§ Assignment
Search the material for the string "range", then report how many lines hold it, with no other text.

§ Records to process
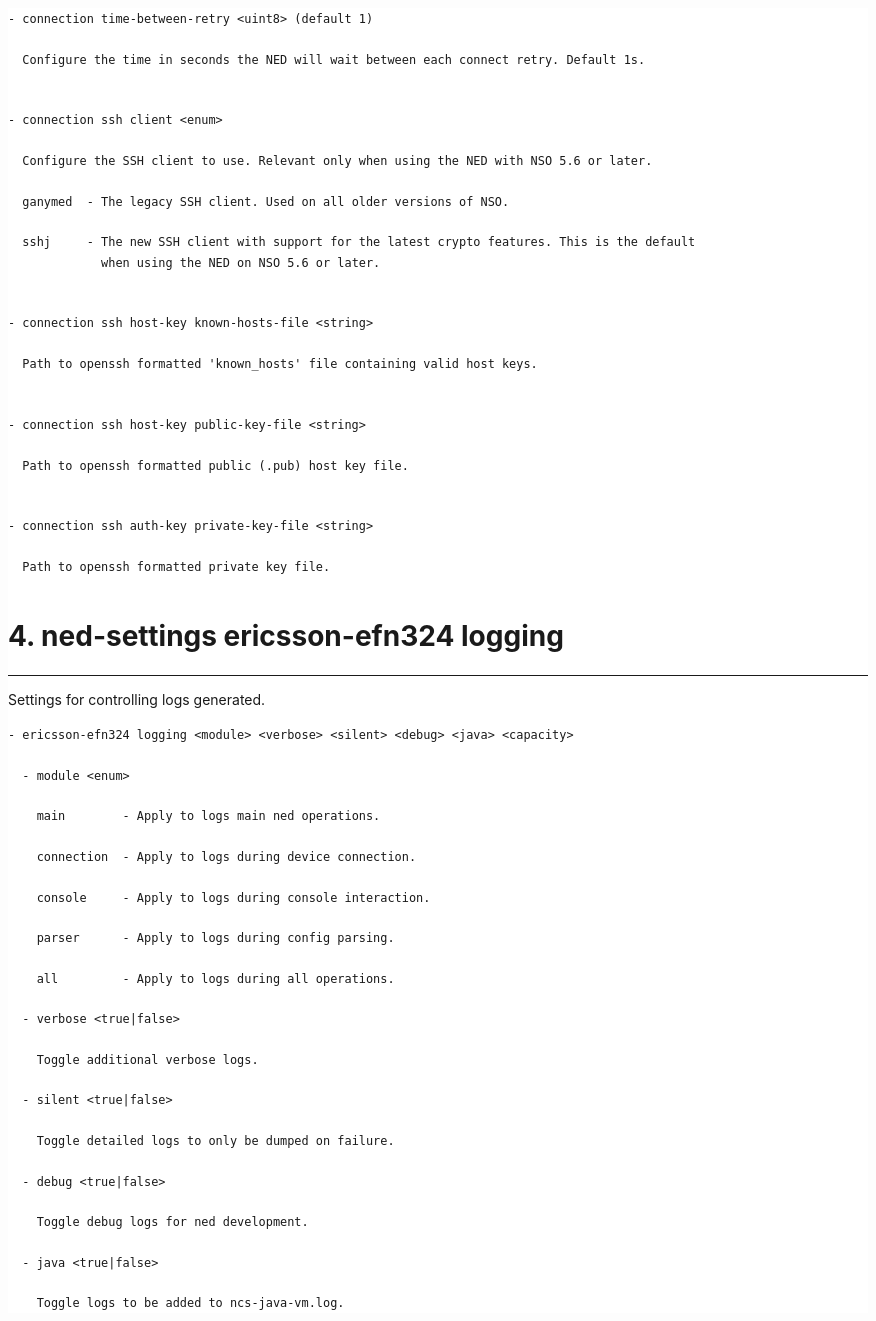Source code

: 
    - connection time-between-retry <uint8> (default 1)

      Configure the time in seconds the NED will wait between each connect retry. Default 1s.


    - connection ssh client <enum>

      Configure the SSH client to use. Relevant only when using the NED with NSO 5.6 or later.

      ganymed  - The legacy SSH client. Used on all older versions of NSO.

      sshj     - The new SSH client with support for the latest crypto features. This is the default
                 when using the NED on NSO 5.6 or later.


    - connection ssh host-key known-hosts-file <string>

      Path to openssh formatted 'known_hosts' file containing valid host keys.


    - connection ssh host-key public-key-file <string>

      Path to openssh formatted public (.pub) host key file.


    - connection ssh auth-key private-key-file <string>

      Path to openssh formatted private key file.


# 4. ned-settings ericsson-efn324 logging
-----------------------------------------

  Settings for controlling logs generated.

    - ericsson-efn324 logging <module> <verbose> <silent> <debug> <java> <capacity>

      - module <enum>

        main        - Apply to logs main ned operations.

        connection  - Apply to logs during device connection.

        console     - Apply to logs during console interaction.

        parser      - Apply to logs during config parsing.

        all         - Apply to logs during all operations.

      - verbose <true|false>

        Toggle additional verbose logs.

      - silent <true|false>

        Toggle detailed logs to only be dumped on failure.

      - debug <true|false>

        Toggle debug logs for ned development.

      - java <true|false>

        Toggle logs to be added to ncs-java-vm.log.
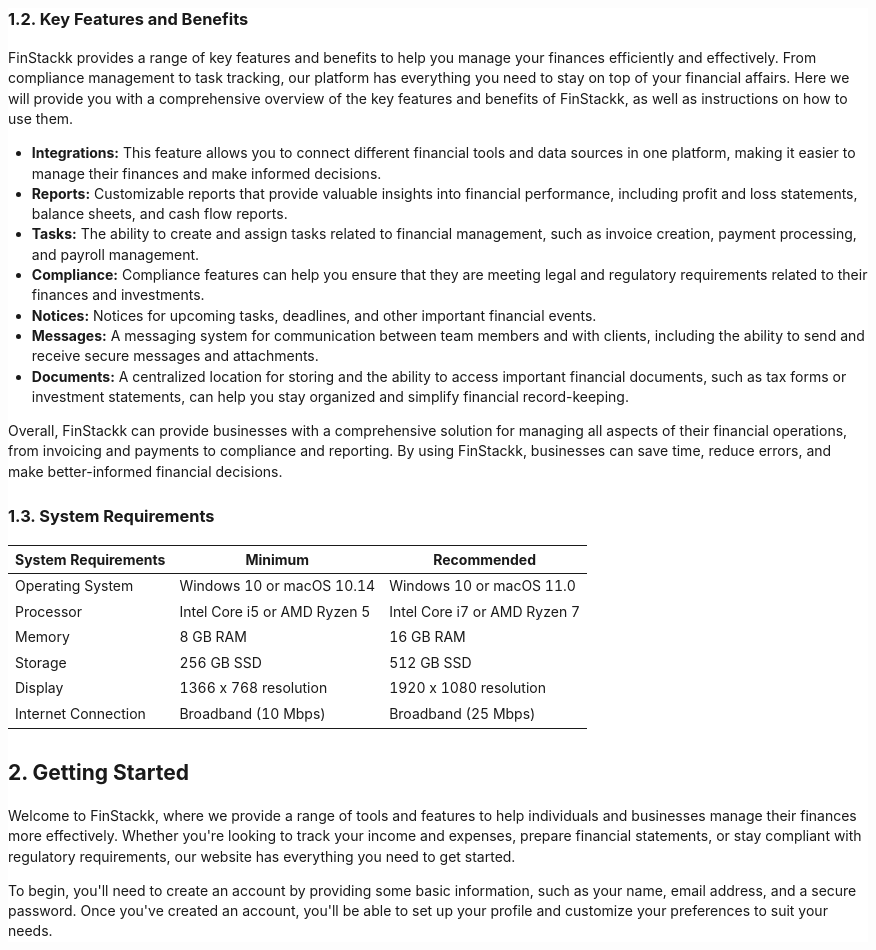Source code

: ### **1.2. Key Features and Benefits**

FinStackk provides a range of key features and benefits to help you manage your finances efficiently and effectively. From compliance management to task tracking, our platform has everything you need to stay on top of your financial affairs. Here we will provide you with a comprehensive overview of the key features and benefits of FinStackk, as well as instructions on how to use them.

- **Integrations:** This feature allows you to connect different financial tools and data sources in one platform, making it easier to manage their finances and make informed decisions.
- **Reports:** Customizable reports that provide valuable insights into financial performance, including profit and loss statements, balance sheets, and cash flow reports.
- **Tasks:** The ability to create and assign tasks related to financial management, such as invoice creation, payment processing, and payroll management.
- **Compliance:** Compliance features can help you ensure that they are meeting legal and regulatory requirements related to their finances and investments.
- **Notices:** Notices for upcoming tasks, deadlines, and other important financial events.
- **Messages:** A messaging system for communication between team members and with clients, including the ability to send and receive secure messages and attachments.
- **Documents:** A centralized location for storing and the ability to access important financial documents, such as tax forms or investment statements, can help you stay organized and simplify financial record-keeping.

Overall, FinStackk can provide businesses with a comprehensive solution for managing all aspects of their financial operations, from invoicing and payments to compliance and reporting. By using FinStackk, businesses can save time, reduce errors, and make better-informed financial decisions.


### **1.3. System Requirements**

| System Requirements   |           Minimum            |         Recommended          |
|-----------------------|------------------------------|------------------------------|
| Operating System      | Windows 10 or macOS 10.14    | Windows 10 or macOS 11.0     |
| Processor             | Intel Core i5 or AMD Ryzen 5 | Intel Core i7 or AMD Ryzen 7 |
| Memory                | 8 GB RAM                     | 16 GB RAM                    |
| Storage               | 256 GB SSD                   | 512 GB SSD                   |     
| Display               | 1366 x 768 resolution        | 1920 x 1080 resolution       |
| Internet Connection   | Broadband (10 Mbps)          | Broadband (25 Mbps)          |


## **2. Getting Started**

Welcome to FinStackk, where we provide a range of tools and features to help individuals and businesses manage their finances more effectively. Whether you're looking to track your income and expenses, prepare financial statements, or stay compliant with regulatory requirements, our website has everything you need to get started.

To begin, you'll need to create an account by providing some basic information, such as your name, email address, and a secure password. Once you've created an account, you'll be able to set up your profile and customize your preferences to suit your needs.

§ Expected output
2